Milieudefensie bracht voor de rechter een groot aantal argumenten in. “De gemeente beweerde in haar verweer dat al het afval welke verbrandt van de AVR niet recyclebaar is. De helft van alle twaalf afvalverbrandingsinstallaties kunnen gesloten worden wanneer er goed gerecycled wordt. Waardoor veel meer op de CO2-uitstoot bespaard kan worden.”
En: ”De AVR importeert 20 tot 25 procent van zijn afval om de businesscase sluitend te maken en het warmtenet te kunnen blijven voeden.
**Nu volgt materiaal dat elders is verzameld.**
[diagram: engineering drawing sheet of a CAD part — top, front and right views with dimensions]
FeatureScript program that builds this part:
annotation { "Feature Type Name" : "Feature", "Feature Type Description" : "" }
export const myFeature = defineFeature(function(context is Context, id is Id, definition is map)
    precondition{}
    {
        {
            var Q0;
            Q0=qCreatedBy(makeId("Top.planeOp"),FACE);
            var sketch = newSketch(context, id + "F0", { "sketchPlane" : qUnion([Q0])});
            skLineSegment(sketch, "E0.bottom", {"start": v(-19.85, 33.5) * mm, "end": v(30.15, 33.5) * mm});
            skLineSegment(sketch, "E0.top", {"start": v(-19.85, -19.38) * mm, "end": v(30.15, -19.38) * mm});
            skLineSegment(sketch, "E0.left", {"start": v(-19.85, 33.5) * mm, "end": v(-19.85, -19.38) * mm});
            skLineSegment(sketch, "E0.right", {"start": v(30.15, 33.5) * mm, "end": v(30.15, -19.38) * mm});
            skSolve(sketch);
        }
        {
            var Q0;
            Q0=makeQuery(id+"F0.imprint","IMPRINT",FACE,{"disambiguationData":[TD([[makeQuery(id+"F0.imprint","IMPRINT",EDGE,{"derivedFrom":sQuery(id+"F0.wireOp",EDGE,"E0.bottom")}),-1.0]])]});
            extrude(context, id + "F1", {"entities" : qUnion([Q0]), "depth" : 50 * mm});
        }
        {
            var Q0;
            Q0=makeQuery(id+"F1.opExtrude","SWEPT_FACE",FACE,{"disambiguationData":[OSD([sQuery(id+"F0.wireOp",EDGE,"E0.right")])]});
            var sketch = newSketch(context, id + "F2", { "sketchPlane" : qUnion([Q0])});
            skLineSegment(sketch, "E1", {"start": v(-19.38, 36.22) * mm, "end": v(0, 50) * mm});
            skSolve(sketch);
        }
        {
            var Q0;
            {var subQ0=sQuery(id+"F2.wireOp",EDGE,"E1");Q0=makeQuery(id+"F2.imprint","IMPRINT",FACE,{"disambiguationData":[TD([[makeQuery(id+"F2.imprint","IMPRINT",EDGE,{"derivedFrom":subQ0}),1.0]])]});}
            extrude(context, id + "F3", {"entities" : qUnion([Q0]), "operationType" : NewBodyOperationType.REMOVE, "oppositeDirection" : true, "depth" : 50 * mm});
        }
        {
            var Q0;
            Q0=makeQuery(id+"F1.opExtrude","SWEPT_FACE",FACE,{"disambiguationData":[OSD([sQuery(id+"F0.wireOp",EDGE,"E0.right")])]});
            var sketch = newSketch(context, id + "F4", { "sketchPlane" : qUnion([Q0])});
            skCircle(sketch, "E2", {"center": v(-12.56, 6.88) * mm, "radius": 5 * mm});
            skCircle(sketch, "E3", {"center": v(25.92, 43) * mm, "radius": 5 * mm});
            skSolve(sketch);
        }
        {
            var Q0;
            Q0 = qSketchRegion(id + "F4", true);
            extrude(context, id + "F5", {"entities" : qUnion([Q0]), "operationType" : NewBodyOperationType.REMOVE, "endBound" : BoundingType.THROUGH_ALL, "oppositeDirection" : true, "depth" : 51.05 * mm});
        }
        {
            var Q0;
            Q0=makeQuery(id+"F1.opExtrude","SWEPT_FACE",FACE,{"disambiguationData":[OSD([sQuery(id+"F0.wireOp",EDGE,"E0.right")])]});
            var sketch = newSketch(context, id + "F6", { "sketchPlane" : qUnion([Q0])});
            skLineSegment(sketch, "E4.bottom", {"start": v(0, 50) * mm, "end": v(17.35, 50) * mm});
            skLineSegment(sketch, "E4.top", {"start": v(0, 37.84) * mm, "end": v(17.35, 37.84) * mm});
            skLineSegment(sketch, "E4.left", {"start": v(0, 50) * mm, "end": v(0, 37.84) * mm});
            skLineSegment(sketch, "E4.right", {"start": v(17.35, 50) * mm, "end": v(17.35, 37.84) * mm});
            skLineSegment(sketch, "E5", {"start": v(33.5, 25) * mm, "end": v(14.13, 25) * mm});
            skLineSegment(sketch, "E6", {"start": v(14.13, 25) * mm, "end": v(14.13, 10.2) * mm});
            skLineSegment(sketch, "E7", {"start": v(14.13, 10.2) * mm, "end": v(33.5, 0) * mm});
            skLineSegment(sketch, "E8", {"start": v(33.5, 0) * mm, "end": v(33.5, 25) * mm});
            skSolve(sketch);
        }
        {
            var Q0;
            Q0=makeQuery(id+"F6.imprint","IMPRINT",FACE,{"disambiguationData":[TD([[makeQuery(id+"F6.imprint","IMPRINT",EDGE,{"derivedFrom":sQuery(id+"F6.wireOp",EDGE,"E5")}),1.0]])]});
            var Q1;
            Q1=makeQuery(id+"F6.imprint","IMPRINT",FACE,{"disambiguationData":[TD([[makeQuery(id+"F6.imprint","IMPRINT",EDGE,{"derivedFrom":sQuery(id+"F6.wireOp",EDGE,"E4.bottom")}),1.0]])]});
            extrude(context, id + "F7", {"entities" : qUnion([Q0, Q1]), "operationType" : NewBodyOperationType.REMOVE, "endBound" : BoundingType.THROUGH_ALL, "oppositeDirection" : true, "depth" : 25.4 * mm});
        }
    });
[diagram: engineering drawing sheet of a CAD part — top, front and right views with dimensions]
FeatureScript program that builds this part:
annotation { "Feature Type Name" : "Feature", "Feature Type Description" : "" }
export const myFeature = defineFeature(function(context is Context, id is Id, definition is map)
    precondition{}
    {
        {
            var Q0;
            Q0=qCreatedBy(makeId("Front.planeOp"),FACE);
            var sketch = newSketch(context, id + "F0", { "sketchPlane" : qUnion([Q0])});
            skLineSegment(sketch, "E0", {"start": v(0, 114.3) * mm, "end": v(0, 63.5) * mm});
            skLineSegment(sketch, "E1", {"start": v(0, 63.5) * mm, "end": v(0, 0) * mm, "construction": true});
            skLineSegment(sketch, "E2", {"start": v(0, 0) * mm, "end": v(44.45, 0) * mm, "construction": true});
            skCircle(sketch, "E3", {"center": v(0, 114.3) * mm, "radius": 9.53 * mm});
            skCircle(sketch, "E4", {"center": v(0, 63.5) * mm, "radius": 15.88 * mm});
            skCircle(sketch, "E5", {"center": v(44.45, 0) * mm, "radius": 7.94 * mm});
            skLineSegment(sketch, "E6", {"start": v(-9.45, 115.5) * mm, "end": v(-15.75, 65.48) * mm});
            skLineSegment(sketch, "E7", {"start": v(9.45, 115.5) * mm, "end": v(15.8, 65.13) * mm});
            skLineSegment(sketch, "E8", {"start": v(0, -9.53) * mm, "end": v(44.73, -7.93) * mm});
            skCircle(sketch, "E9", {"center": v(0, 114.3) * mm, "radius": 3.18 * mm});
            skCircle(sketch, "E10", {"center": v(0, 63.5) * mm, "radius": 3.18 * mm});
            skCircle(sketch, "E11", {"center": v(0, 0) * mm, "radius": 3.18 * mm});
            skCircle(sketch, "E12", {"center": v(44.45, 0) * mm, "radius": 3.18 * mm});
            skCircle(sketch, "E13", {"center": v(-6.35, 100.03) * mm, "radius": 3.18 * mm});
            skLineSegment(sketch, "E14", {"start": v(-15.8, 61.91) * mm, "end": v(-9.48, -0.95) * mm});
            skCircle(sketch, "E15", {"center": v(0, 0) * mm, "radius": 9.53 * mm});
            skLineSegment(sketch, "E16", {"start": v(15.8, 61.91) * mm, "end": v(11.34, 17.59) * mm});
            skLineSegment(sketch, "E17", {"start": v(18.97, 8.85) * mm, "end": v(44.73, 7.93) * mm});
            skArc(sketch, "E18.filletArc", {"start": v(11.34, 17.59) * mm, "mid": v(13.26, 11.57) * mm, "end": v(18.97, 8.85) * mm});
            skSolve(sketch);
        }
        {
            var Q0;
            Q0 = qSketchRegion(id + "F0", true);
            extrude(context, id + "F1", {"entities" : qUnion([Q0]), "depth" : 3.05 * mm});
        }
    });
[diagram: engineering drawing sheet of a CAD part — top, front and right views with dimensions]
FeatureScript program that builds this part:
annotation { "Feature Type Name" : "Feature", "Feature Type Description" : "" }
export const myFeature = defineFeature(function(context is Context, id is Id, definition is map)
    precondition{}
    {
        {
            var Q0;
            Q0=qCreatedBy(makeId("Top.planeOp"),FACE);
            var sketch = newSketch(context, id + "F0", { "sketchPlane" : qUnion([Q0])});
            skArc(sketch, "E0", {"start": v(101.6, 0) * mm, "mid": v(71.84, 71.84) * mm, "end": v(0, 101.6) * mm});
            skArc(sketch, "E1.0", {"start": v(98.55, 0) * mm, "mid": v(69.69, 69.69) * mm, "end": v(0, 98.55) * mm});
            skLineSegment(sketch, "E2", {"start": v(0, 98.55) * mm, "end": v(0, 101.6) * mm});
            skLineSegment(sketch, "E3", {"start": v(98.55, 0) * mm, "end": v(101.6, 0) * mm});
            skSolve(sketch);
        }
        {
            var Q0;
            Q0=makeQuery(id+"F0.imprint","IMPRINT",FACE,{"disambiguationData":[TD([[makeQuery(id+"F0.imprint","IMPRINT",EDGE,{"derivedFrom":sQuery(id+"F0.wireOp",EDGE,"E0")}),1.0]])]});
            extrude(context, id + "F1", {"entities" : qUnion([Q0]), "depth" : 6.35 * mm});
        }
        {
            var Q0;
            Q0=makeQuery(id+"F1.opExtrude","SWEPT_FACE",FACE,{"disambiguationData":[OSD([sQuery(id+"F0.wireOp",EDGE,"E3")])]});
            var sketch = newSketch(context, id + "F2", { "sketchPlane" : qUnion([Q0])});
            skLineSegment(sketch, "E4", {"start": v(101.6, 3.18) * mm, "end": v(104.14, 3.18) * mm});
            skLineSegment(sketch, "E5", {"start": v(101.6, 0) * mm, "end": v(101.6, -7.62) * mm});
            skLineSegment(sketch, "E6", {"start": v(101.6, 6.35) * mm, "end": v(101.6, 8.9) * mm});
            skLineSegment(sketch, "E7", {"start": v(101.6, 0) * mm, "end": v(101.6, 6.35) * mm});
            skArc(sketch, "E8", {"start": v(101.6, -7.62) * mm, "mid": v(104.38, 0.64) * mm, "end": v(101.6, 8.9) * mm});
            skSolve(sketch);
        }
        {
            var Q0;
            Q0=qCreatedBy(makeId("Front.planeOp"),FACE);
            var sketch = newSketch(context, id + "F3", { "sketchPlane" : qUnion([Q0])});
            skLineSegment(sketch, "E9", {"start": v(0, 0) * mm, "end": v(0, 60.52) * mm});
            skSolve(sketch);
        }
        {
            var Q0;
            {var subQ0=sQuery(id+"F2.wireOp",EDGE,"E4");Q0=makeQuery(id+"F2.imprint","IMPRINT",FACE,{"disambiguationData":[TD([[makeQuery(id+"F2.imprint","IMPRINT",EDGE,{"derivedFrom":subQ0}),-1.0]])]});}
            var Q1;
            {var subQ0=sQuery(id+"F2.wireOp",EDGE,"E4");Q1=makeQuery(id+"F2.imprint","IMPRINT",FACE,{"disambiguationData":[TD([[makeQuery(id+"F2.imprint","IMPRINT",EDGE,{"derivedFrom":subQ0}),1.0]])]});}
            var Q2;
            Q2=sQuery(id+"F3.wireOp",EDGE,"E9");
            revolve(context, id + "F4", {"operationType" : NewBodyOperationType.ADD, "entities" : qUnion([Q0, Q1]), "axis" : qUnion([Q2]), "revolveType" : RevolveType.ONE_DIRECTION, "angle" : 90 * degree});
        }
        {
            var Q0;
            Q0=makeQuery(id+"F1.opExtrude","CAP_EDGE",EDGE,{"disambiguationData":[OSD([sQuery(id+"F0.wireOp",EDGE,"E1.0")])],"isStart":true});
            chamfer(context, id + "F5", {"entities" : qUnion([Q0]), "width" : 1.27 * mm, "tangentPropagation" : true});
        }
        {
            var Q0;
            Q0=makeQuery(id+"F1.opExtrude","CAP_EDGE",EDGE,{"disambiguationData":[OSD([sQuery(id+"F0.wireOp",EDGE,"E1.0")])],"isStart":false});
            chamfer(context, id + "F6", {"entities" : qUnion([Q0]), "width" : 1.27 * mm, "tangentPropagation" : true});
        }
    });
Uitbreiding van het warmtenet houdt dan ook de afvalverbranding voorlopig in stand.”
Daarbij: er zijn hele goede alternatieven voor een warmtenet met restwarmte, aldus Milieudefensie. “Met goede isolatie naar bijvoorbeeld B-niveau, zonnepanelen en warmtepompen kan je de wijk Groenoord van het gas afhelpen en ben je minder afhankelijk van welke energieleverancier dan ook.”
Milieudefensie heeft in juni met bewoners uit Groenoord drie renovatieprojecten bezocht en zag de mogelijkheden. “Projecten met hoogbouw waar ze van het gas af zijn en waar de woonlastenverzwaring minder is dan de kostenstijging door de energierekening.”
Hoe kan het trouwens dat de AVR een milieuvergunning heeft, zo betoogde Milieudefensie ook. Als het gaat om stikstof staat het verbrandingsbedrijf op plek negentien van de lijst met industriële vervuilers.
“Al met al heeft de gemeente het besluit om het warmtenet aan te sluiten weinig zorgvuldig genomen", zo stelden en stellen de milieubeschermers. "Het gaat om de duurzaamheid van het warmtenet, financiële risico’s voor de gebruikers van het warmtenet, de locatie van het warmteoverdrachtstation (..) en het spoor van vernielingen door de aanstaande kap van beeldbepalende bomen en het risico dat nog vele bomen zullen gaan sneuvelen na alle graafwerkzaamheden.”
Milieudefensie zegt nu hoger beroep tegen de uitspraak te onderzoeken en ook te kijken of het de Natuurvergunning van de AVR kan betwisten. “Bewoners van Groenoord, behalve de huurders van Woonplus, hebben gelukkig het laatste woord. Zij bepalen of ze zich laten aansluiten op het warmtenet. Wij doen een oproep aan die mensen om, om de genoemde redenen, niet aan te sluiten op het warmtenet en samen met de VvE’s zorgvuldig te kijken naar al beschikbare, betaalbare en meer duurzame alternatieven.”